The Domino Effect Of Team Sports

The+Domino+Effect+Of+Team+Sports

Precious Windham, Staff Writer

Football, tennis, basketball, volleyball: all sports – all team sports.

These sports require teamwork, communication, dedication, and understanding. Once you are on the field or on the court, it all becomes mental and requires focus and a positive mindset.

The positive effects of playing on a team sport are that you have your teammates to fall back on, a team to cheer you on, and cheer you up. As many coaches may say – we win together as a team and we lose together as a team.

But what about the individual perspective?

I play doubles tennis which takes a team effort on this team sport. When I am on the courts, there are times when I am not mentally positive or not mentally focused on the game itself. I also have a partner who may be able to relate to what I am explaining. Considering that this has to be a team effort, there are times when there is a domino effect – if one person is doing bad, so is the other person.
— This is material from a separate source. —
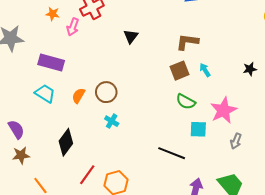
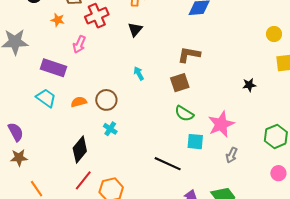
pink arrow: (73, 27) -> (79, 44), moved
black triangle: (131, 36) -> (135, 29), moved
cyan arrow: (205, 70) -> (139, 73), moved
orange semicircle: (78, 96) -> (79, 102), turned 42
black diamond: (66, 142) -> (80, 150), moved

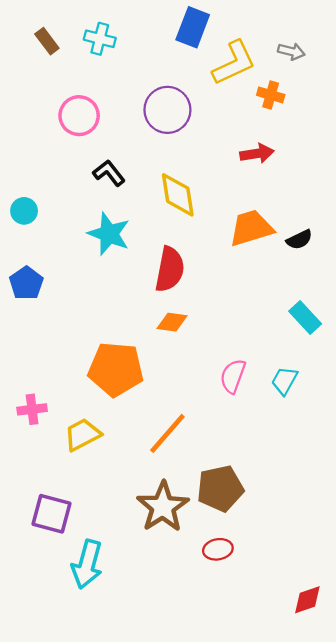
There may be times when people can also witness players going against one another or players making the same mistake that another player has made that can be considered the domino effect. You can consider the domino effect as the saying that yawns are contagious; if one person yawns, another person yawns.

In team sports, there are players with certain levels of expertise and certain levels of weaknesses and strengths – also players who get in their head or have their off days and on days that could cause a potential impact on their overall sportsmanship and performance that day, match, or game in a way that could rub off on other players as well.

In some sports, it may be known that if the whole team does well during a practice or during warm-ups then the whole team will do well on their next game or their next match. This idea is not always the case though because, just like how if one bad apple is rotten all the apples are rotten, this is similar to sports.

For example, some coaches are for punishments like if one player is late, the whole team has to do something as a punishment such as running laps or doing suicides. Also, a player may have had one or two bad plays, and after that, it could affect the rest of their overall performance at the game itself which can cause an effect on the other players and cause them to do bad as well. Another example of how the domino effect can be interpreted is how, for some people, if one person cries, another person begins to cry, or if one person is sick, another person gets sick.

This is a chain reaction, and it is very powerful and effective on people and teams. In the game Domino’s, it only takes one domino to fall down to cause all the other dominoes to fall down. To relate back to team sports, it only takes one player to mess up something that can cause a whole chain reaction to the whole team, or one player to make a great shot or a great play that can cause a whole chain reaction for the whole team.

This can be considered as the domino effect of team sports.